* [Provided information]
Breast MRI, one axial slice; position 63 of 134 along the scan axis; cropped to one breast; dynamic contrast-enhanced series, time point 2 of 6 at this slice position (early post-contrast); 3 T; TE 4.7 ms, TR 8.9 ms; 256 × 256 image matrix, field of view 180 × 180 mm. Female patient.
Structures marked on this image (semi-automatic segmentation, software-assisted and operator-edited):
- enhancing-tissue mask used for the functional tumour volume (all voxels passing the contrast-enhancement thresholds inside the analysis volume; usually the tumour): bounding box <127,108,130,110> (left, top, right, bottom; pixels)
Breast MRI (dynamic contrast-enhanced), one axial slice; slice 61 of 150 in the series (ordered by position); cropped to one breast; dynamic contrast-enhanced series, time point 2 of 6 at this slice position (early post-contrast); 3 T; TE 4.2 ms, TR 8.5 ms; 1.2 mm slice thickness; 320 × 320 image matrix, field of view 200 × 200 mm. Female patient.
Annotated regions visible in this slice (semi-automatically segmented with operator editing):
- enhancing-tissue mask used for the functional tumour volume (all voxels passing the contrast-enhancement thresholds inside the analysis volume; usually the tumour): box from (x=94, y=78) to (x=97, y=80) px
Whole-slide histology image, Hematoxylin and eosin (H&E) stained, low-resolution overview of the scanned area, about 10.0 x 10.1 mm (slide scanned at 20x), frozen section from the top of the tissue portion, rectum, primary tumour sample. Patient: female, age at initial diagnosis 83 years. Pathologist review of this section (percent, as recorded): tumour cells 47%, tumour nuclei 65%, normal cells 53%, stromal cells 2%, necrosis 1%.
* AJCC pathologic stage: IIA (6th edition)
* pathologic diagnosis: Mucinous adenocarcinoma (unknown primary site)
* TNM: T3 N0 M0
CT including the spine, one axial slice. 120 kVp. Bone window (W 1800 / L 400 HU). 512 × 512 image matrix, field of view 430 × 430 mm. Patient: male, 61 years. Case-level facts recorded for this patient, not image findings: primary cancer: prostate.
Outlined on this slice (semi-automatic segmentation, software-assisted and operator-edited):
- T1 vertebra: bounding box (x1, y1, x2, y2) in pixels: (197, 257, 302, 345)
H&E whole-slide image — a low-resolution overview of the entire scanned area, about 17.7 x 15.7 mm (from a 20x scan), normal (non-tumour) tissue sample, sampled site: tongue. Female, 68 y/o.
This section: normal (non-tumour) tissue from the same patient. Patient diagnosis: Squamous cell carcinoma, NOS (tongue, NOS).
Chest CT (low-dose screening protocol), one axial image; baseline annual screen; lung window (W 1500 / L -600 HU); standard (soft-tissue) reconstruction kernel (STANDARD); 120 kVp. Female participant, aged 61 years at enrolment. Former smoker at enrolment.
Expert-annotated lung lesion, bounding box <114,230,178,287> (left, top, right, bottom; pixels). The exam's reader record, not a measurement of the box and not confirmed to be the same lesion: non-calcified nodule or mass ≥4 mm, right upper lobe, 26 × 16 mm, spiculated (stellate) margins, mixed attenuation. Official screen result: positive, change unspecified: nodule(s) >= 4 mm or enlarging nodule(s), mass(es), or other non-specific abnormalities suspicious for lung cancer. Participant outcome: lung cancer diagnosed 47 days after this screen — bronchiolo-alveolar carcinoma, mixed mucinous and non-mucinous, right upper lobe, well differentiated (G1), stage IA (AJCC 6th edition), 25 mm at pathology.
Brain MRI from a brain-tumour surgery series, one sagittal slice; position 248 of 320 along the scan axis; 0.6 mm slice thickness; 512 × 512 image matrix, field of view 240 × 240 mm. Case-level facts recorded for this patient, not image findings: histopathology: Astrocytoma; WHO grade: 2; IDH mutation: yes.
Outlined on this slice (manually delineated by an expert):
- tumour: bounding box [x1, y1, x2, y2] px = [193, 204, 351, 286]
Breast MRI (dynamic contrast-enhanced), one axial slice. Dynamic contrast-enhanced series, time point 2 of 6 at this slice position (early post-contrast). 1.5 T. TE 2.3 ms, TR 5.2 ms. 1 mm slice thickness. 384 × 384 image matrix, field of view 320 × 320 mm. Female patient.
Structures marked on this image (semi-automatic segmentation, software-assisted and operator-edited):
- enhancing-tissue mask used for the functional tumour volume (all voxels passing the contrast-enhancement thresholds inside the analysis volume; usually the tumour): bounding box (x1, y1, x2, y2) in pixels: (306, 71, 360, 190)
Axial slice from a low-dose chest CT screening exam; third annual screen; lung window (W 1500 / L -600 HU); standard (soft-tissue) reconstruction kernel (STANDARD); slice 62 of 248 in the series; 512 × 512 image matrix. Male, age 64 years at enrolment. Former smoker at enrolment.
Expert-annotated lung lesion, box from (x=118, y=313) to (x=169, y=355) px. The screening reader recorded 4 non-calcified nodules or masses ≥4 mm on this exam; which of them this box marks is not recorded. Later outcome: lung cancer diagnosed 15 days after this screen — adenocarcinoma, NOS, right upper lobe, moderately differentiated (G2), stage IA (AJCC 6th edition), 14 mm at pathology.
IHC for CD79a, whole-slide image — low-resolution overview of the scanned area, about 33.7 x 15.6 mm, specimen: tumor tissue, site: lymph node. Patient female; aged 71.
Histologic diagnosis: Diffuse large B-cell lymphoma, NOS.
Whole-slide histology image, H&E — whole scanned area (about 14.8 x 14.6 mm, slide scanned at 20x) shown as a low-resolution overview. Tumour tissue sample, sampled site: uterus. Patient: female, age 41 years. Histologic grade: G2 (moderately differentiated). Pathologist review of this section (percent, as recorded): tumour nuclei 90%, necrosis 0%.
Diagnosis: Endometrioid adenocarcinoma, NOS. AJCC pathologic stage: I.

* [Your goal] Up to and including the line containing "- T1 vertebra: bounding", please write out the listing exactly, starting from its first line.

* [Expected answer]
Breast MRI, one axial slice; position 63 of 134 along the scan axis; cropped to one breast; dynamic contrast-enhanced series, time point 2 of 6 at this slice position (early post-contrast); 3 T; TE 4.7 ms, TR 8.9 ms; 256 × 256 image matrix, field of view 180 × 180 mm. Female patient.
Structures marked on this image (semi-automatic segmentation, software-assisted and operator-edited):
- enhancing-tissue mask used for the functional tumour volume (all voxels passing the contrast-enhancement thresholds inside the analysis volume; usually the tumour): bounding box <127,108,130,110> (left, top, right, bottom; pixels)
Breast MRI (dynamic contrast-enhanced), one axial slice; slice 61 of 150 in the series (ordered by position); cropped to one breast; dynamic contrast-enhanced series, time point 2 of 6 at this slice position (early post-contrast); 3 T; TE 4.2 ms, TR 8.5 ms; 1.2 mm slice thickness; 320 × 320 image matrix, field of view 200 × 200 mm. Female patient.
Annotated regions visible in this slice (semi-automatically segmented with operator editing):
- enhancing-tissue mask used for the functional tumour volume (all voxels passing the contrast-enhancement thresholds inside the analysis volume; usually the tumour): box from (x=94, y=78) to (x=97, y=80) px
Whole-slide histology image, Hematoxylin and eosin (H&E) stained, low-resolution overview of the scanned area, about 10.0 x 10.1 mm (slide scanned at 20x), frozen section from the top of the tissue portion, rectum, primary tumour sample. Patient: female, age at initial diagnosis 83 years. Pathologist review of this section (percent, as recorded): tumour cells 47%, tumour nuclei 65%, normal cells 53%, stromal cells 2%, necrosis 1%.
* AJCC pathologic stage: IIA (6th edition)
* pathologic diagnosis: Mucinous adenocarcinoma (unknown primary site)
* TNM: T3 N0 M0
CT including the spine, one axial slice. 120 kVp. Bone window (W 1800 / L 400 HU). 512 × 512 image matrix, field of view 430 × 430 mm. Patient: male, 61 years. Case-level facts recorded for this patient, not image findings: primary cancer: prostate.
Outlined on this slice (semi-automatic segmentation, software-assisted and operator-edited):
- T1 vertebra: bounding box (x1, y1, x2, y2) in pixels: (197, 257, 302, 345)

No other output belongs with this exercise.